The National Police say they are taking measures to fight brutality in their ranks. On July 31, Interior Minister Arsen Avakov ordered the installation of Custody Records software for monitoring the handling of detainees in all police departments across the country.
“In the nearest future, Custody Records will be installed in the police departments of Dnipropetrovsk, Kharkiv and Kirovohrad oblasts,” Ruslan Goryachenko, head of the police’s human rights compliance department, said.
However, the software is costly. The National Police is seeking co-financing from an international organization or the local authorities, he added.
Custody Records software has already been installed in all 133 detention centers, but only six of them have it integrated with video surveillance.
Against the system
Olena Sotnyk, one of four lawyers representing Pogrebytska, has some concerns about the upcoming trial. The main one at the moment is the jurisdiction.
In a provincial town like Kaharlyk, the impartiality of a local court is compromised, she says, because of relations between the police, prosecutors and judges.
There is a chance, however, that if all four judges of the Kaharlyk district court self-recuse, the case will be tried in a different court.
Another potential challenge is that other victims in the case are either former convicts or are currently under investigation for minor crimes. This makes them susceptible to pressure. Moreover, they could face prejudice from the legal system and the public.
Sotnyk, a former lawmaker, says she did not plan to go back to legal practice, but could not remain on the sidelines when she heard about Pogrebytska’s case.
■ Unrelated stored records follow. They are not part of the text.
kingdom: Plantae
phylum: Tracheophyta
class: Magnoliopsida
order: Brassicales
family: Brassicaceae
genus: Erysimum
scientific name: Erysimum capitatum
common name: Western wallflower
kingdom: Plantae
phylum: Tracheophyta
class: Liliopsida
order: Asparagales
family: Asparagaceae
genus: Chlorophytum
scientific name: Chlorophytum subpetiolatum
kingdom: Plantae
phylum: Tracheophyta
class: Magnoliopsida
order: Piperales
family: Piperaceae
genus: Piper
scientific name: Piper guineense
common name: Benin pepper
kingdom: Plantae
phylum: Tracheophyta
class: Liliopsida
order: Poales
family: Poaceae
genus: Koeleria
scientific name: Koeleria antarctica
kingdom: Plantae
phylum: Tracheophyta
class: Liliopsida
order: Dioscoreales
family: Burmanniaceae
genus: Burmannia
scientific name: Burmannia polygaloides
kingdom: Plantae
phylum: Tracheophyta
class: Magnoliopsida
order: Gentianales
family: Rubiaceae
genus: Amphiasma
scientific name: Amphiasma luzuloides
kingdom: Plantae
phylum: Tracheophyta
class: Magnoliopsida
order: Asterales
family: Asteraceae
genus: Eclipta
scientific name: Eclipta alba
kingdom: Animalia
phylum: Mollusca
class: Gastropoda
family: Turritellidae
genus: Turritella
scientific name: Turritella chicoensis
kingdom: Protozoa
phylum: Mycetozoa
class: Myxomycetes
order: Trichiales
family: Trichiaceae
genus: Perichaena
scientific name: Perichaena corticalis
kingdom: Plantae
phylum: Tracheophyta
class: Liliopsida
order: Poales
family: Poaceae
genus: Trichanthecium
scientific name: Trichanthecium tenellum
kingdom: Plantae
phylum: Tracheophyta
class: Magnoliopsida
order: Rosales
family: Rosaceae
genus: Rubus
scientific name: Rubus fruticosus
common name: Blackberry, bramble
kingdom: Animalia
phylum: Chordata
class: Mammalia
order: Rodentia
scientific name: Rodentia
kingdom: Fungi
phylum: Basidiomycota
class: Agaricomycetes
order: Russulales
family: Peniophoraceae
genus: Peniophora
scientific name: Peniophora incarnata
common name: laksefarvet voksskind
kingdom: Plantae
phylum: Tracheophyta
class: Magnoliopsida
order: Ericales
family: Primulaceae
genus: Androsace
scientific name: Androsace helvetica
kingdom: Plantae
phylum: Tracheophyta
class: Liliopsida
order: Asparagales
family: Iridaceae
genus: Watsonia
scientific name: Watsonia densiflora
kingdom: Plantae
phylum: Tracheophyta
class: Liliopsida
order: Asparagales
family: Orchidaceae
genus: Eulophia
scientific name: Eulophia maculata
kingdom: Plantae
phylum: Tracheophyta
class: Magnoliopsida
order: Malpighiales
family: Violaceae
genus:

She teamed up with three other women: Zlata Symonenko, a white-collar defense lawyer, and Tetyana Kozachenko and Anna Kalynchuk, two private lawyers who used to lead the lustration department at the Justice Ministry.
Symonenko told the Kyiv Post back in October that, for her, taking this case was about breaking the silence surrounding violence against women.
“There is a tendency when women are told not to complain, not to speak up about violence,” she said.
Pogrebytska, unlike many victims, went public.
The all-female team of defenders hopes that the trial could change how the criminal justice system responds to rape.
Sotnyk says investigators, who are predominantly men, are untrained to handle sensitive conversations with victims of rape, especially women, who have suffered psychological trauma. And women feel ashamed to talk to men about the personal details of rape.
She also says the existing approach to investigating rape should change. Today, a victim has to prove they were raped with physical evidence, such as bruises. But sometimes victims do not resist if they are in shock or fear of more violence.
“It is his words against hers. He says the sex was consensual. She has to prove it was rape,” she said, describing rape cases in general. “The victim’s words should be trusted more. They should be the key.”